[Transcribed page contents]
-*-

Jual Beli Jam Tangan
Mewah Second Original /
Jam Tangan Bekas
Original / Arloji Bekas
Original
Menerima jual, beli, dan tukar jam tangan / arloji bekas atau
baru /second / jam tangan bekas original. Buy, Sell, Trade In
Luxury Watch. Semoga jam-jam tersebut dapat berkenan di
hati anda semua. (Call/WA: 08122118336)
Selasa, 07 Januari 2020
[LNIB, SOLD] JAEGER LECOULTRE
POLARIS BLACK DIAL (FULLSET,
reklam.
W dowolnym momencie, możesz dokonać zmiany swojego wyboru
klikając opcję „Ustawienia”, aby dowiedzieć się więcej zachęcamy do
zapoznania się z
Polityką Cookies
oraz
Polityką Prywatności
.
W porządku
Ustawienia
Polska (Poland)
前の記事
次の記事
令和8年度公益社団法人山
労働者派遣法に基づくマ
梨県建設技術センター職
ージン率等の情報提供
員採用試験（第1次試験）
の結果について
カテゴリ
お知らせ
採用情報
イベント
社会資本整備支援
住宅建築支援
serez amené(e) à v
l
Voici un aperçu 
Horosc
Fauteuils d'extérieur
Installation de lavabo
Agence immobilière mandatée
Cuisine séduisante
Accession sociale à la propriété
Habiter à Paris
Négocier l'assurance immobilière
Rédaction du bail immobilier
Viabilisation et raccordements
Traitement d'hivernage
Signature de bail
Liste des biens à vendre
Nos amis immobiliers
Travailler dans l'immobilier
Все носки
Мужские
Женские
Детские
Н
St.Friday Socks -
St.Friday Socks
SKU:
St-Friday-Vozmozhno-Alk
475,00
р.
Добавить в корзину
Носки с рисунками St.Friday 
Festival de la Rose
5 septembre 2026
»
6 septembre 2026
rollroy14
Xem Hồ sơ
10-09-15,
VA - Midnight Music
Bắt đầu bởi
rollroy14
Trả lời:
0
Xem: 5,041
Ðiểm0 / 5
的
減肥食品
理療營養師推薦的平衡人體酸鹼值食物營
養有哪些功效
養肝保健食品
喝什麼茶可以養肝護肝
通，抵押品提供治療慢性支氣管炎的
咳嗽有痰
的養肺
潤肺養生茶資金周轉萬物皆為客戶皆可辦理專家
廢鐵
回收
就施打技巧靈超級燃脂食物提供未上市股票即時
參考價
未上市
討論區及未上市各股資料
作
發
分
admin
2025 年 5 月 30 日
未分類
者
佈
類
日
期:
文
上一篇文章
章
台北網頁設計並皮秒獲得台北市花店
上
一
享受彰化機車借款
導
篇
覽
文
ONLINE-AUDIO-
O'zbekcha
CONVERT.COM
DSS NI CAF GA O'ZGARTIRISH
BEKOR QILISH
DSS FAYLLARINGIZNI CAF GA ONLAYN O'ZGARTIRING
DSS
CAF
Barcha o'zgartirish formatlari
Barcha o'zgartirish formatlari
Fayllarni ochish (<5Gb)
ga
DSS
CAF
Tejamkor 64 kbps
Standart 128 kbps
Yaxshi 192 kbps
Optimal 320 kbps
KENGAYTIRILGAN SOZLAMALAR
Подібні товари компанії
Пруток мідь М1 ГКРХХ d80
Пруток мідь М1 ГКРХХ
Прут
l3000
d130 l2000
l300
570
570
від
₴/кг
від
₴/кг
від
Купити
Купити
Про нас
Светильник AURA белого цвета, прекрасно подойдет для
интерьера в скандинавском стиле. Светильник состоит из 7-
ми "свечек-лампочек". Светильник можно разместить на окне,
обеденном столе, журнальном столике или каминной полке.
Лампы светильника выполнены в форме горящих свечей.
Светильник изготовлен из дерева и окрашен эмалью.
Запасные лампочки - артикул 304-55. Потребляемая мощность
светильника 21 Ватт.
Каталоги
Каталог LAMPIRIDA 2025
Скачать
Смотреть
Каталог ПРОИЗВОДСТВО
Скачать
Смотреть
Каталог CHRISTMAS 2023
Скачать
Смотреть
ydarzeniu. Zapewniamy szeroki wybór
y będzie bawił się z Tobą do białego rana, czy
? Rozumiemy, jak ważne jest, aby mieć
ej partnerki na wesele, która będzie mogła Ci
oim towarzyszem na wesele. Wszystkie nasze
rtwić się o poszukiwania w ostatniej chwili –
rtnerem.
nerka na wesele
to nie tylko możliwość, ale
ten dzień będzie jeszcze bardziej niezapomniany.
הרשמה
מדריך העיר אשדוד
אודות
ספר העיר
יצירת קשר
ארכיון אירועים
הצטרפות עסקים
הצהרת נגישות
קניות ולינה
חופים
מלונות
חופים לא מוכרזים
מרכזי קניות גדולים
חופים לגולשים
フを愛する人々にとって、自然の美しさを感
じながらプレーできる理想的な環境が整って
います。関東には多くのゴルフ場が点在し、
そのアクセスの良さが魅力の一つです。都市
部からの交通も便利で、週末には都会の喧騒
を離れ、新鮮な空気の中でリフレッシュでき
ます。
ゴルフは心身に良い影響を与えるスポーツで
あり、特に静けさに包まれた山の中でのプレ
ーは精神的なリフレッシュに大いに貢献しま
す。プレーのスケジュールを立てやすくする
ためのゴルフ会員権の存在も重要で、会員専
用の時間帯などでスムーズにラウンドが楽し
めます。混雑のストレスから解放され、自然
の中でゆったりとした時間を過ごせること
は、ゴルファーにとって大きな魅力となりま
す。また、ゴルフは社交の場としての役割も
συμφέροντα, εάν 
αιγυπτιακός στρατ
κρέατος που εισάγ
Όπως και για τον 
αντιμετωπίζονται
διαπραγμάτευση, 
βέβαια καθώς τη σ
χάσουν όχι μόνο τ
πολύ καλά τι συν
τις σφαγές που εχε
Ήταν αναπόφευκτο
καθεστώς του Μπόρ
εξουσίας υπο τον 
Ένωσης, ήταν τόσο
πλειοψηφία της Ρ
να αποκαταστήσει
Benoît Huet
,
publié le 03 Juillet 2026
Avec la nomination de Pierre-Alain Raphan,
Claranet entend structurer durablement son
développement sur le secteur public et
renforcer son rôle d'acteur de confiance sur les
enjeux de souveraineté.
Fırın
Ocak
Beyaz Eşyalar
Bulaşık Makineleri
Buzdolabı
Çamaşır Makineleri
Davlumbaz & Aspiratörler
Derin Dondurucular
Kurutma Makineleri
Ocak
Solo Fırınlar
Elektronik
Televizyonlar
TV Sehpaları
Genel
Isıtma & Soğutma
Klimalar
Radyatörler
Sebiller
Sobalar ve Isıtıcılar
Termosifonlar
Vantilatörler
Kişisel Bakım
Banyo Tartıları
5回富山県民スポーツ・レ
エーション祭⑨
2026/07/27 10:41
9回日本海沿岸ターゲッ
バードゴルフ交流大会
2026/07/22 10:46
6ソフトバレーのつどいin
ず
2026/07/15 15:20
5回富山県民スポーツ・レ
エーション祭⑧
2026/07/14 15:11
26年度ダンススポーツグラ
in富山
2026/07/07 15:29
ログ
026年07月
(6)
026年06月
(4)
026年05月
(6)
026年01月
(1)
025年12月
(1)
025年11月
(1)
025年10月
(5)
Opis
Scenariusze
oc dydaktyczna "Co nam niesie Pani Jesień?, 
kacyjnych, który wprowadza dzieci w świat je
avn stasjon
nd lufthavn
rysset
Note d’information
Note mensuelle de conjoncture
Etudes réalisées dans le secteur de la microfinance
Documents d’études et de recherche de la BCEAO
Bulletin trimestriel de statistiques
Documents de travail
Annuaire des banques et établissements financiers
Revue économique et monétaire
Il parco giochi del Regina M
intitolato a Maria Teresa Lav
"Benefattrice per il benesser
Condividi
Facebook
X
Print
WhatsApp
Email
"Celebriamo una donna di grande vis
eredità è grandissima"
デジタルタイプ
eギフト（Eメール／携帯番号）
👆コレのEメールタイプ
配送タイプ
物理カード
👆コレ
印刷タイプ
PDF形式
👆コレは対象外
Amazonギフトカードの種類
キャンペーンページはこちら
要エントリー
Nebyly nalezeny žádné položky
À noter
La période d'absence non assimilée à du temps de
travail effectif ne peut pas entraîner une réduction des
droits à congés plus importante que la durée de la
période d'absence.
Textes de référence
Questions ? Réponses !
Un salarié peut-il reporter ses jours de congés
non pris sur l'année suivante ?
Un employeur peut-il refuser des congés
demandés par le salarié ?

-*-

What is required: Render the lines from the very first one through the line containing "baru /second /" as a numbered list, leaving out any blank lines.

Worked solution:
1. Jual Beli Jam Tangan
2. Mewah Second Original /
3. Jam Tangan Bekas
4. Original / Arloji Bekas
5. Original
6. Menerima jual, beli, dan tukar jam tangan / arloji bekas atau
7. baru /second / jam tangan bekas original. Buy, Sell, Trade In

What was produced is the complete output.